==== THE INPUT
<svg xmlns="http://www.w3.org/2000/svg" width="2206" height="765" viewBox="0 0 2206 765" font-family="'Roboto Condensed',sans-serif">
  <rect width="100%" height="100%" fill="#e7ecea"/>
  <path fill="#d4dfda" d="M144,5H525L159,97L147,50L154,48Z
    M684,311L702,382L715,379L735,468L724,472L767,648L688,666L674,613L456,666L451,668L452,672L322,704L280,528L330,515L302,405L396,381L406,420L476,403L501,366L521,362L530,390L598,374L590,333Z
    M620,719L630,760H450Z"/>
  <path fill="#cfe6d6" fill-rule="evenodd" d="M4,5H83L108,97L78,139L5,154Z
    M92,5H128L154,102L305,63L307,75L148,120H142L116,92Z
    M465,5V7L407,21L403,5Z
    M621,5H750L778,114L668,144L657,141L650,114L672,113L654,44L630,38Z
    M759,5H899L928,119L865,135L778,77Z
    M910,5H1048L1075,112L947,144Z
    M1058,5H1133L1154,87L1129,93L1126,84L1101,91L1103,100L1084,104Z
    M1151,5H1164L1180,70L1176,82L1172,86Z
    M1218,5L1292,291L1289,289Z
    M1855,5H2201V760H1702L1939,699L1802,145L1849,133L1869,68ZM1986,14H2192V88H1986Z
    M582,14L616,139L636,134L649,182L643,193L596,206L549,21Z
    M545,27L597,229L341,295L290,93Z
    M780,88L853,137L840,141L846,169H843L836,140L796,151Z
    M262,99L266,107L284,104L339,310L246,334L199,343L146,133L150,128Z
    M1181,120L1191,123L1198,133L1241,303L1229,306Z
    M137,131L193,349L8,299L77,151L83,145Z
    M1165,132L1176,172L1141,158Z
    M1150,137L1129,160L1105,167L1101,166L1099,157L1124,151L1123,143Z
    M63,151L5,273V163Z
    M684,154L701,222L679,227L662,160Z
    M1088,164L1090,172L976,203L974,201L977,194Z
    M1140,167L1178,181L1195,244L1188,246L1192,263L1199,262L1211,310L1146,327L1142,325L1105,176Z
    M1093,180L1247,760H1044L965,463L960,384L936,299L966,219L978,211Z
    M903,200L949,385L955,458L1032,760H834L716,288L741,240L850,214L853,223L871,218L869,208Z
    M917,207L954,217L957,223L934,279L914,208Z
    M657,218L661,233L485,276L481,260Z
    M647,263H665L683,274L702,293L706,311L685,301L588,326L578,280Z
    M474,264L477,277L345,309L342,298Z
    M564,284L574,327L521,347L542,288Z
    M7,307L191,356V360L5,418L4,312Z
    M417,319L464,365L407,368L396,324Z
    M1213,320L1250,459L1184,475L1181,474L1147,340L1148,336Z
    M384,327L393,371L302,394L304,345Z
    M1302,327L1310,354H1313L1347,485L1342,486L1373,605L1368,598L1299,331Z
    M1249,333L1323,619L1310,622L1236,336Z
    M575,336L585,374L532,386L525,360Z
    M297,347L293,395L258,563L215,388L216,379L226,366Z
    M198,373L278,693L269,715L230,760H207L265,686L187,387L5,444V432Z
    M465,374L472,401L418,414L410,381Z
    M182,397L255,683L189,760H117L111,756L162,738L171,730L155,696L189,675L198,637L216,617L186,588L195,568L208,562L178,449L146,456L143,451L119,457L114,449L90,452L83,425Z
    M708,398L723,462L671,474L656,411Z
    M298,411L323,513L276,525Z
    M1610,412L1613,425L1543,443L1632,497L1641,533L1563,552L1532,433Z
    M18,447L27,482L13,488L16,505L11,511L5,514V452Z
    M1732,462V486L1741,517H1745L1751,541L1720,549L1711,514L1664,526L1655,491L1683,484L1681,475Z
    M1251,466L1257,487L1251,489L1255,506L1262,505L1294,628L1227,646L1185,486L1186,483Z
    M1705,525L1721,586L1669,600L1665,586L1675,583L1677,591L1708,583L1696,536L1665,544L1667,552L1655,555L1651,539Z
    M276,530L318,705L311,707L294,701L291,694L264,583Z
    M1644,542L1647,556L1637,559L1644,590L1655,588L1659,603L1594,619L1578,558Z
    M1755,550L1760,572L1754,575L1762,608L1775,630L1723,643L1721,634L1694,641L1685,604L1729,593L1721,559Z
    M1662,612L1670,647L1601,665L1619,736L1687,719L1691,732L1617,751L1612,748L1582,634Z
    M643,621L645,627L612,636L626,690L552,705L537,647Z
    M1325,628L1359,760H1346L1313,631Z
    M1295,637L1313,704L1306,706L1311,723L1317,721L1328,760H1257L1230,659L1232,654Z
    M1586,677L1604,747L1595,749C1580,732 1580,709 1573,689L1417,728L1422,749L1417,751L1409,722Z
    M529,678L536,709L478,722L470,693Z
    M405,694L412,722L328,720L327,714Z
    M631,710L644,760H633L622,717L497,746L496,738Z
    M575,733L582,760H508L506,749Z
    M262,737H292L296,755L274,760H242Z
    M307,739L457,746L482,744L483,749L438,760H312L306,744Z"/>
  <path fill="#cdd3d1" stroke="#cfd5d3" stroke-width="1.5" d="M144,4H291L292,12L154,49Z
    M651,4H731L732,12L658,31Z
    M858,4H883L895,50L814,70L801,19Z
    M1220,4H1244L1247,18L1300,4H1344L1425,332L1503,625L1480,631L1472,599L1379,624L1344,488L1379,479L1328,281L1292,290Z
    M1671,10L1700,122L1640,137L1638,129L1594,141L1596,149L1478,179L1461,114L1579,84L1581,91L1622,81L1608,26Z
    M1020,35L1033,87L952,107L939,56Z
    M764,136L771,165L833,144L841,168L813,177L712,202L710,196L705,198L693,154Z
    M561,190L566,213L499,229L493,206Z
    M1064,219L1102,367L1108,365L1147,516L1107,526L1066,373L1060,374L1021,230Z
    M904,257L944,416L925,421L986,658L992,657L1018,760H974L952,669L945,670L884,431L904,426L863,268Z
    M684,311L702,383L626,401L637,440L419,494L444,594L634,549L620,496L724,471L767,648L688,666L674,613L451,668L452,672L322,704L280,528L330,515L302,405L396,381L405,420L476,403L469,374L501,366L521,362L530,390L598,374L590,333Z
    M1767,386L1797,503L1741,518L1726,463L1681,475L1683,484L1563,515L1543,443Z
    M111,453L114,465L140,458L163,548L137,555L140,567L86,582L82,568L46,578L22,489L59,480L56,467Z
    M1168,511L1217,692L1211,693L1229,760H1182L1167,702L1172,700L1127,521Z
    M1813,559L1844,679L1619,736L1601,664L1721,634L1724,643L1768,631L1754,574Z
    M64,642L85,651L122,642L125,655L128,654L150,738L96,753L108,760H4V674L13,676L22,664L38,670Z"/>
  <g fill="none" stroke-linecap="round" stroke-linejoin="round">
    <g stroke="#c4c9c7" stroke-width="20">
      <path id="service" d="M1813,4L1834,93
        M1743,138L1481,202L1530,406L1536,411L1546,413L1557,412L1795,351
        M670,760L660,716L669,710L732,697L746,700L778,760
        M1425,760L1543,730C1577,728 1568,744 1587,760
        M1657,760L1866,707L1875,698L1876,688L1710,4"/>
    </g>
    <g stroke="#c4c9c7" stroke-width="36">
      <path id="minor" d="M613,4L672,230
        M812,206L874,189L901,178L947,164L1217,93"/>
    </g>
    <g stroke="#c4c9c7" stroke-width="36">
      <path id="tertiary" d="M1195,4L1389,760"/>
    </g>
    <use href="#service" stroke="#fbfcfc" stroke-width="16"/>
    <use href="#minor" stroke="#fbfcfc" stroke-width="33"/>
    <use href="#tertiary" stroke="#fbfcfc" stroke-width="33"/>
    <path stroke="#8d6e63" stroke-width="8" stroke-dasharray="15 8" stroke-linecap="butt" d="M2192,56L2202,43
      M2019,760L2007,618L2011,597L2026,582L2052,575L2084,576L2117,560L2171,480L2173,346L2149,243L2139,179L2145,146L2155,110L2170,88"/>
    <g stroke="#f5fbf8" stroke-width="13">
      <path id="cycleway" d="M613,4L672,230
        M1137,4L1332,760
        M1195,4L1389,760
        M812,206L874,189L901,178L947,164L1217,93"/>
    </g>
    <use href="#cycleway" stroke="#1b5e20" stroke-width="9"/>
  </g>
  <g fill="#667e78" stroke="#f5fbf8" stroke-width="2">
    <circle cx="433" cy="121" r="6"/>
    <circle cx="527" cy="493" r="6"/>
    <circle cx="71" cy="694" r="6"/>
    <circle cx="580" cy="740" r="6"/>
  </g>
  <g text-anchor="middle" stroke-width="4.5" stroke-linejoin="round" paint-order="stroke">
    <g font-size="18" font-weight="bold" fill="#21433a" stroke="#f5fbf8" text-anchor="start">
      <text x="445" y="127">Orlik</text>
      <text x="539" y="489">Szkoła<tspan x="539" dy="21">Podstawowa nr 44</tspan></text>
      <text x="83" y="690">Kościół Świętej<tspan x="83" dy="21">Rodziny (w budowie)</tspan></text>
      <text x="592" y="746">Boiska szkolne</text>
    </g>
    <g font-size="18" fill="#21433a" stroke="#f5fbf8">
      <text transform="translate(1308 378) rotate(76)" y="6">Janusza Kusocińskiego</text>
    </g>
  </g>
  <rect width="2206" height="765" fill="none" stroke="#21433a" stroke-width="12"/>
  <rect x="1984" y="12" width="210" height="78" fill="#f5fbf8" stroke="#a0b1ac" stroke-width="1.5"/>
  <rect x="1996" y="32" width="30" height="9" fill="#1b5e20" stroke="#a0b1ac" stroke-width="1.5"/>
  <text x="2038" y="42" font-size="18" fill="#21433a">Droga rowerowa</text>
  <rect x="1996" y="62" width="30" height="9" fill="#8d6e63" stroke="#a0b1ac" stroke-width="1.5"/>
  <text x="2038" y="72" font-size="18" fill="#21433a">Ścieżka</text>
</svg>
========
Copy each line above where the string "linejoin" occurs.

RESPONSE TO THIS TASK =
  <g fill="none" stroke-linecap="round" stroke-linejoin="round">
  <g text-anchor="middle" stroke-width="4.5" stroke-linejoin="round" paint-order="stroke">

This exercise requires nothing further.